North Korean missiles, however, can strike targets in Japan and South Korea, where 28,500 US troops are deployed. It is also widely believed that North Korea does have a small stockpile of nuclear weapons and missiles capable of hitting Hawaii and the US territory of Guam.

There are, of course, no easy options in dealing with North Korea as it is not a normal state. A country that refers to Kim Il-sung, who has been dead for 20 years, (the grandfather of Kim Jong-un, today’s leader) as its ‘Eternal President’ cannot be called normal.

It is a dynastic tyranny founded on a personality cult which super-secretive and is difficult to analyse and deal with.

North Korea is also littered with gulag camps where hundreds of thousands of political prisoners languish in appalling conditions and many thousands die every year through torture and starvation.

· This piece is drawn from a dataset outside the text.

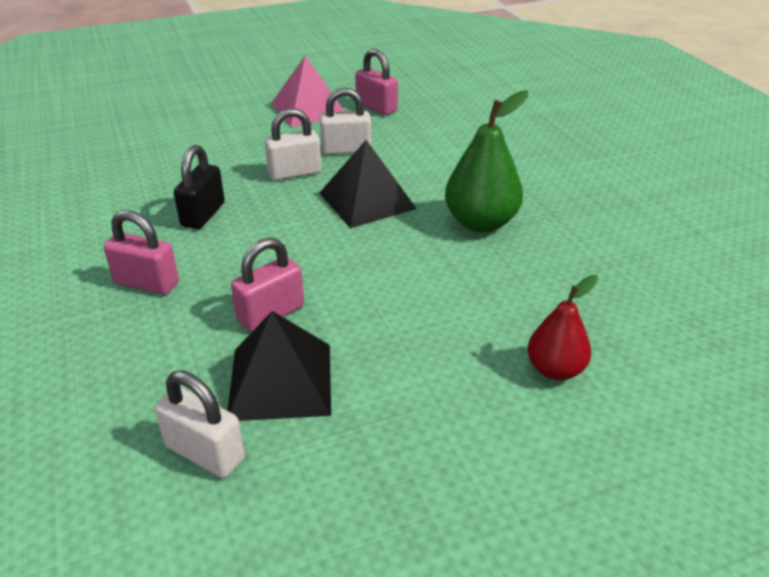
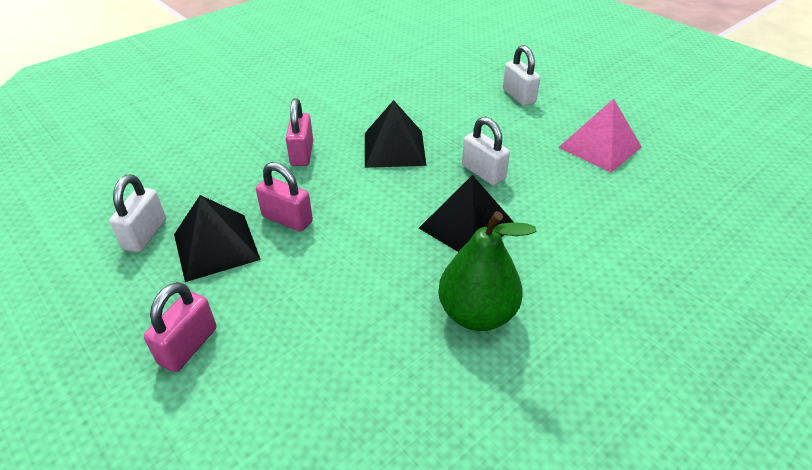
camera: 70 degrees right, 5 degrees up
(203, 214) = (394, 148): black padlock -> black pyramid
(346, 150) = (544, 190): white padlock -> white padlock (518, 96)
(376, 107) = (645, 186): pink padlock -> pink padlock (188, 346)
(555, 370) = (262, 416): red pear -> none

If there is one country where some type of intervention on humanitarian grounds would be justified, it is North Korea, ideally with a United Nations mandate.

It is very doubtful that any sort of reasonable deal can be ever reached with North Korea. Unfortunately, the country has a long history of lying to the international community, taking advantage of the concessions given to it and playing for time.

The only viable option today would seem to be containment, and convincing Pyongyang that it would suffer drastically should it threaten its neighbours and other members of the international community.

North Korea has made it a habit of bluffing and of threatening turmoil in a dynamic economic region of the world, and consequently getting concessions in return for toning down its rhetoric. Kim Jong-un wants to show his military that, like his father (Kim Jong-il) and grandfather, he too can force concessions from the United States.

US President Bill Clinton, for example, had cancelled the US-South Korean military exercises in order to appease North Korea, but that did not lead to any long-term change in Pyongyang’s behaviour.

China, of course, has a key role to play in exerting pressure on North Korea to act responsibly.

All indications point to the belief that China is highly embarrassed by the irrational behaviour of its long-time ally. The 2010 US diplomatic cable leaks from Wikileaks, for example, showed that China was ready to accept a unified Korea under Seoul’s control and that it believed Pyongyang was behaving like a “spoiled child” to get Washington’s attention in April 2009 by carrying out missile tests.

China needs to be urged by the international community to play its part in North Korea. A miscalculation by Pyongyang in this present game of bluff could lead to disastrous consequences; we need to avoid arriving at such a stage, so Beijing needs to act fast.

The US and EU (including Malta, which has close ties to China) must put pressure on Beijing to get its act together and live up to its international expectations.